INSTRUCTIONS FOR THE TASK: The answer is the data below, repeated exactly, with no pictures included.

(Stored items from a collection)
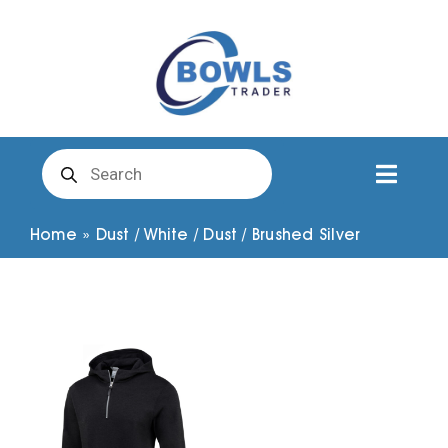
Skip
to
content
Products
search
Toggl
Naviga
Club Clothing
Home
»
Dust / White / Dust / Brushed Silver
Shirts
Shorts
Trousers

WRITTEN RESPONSE:
Skip
to
content
Products
search
Toggl
Naviga
Club Clothing
Home
»
Dust / White / Dust / Brushed Silver
Shirts
Shorts
Trousers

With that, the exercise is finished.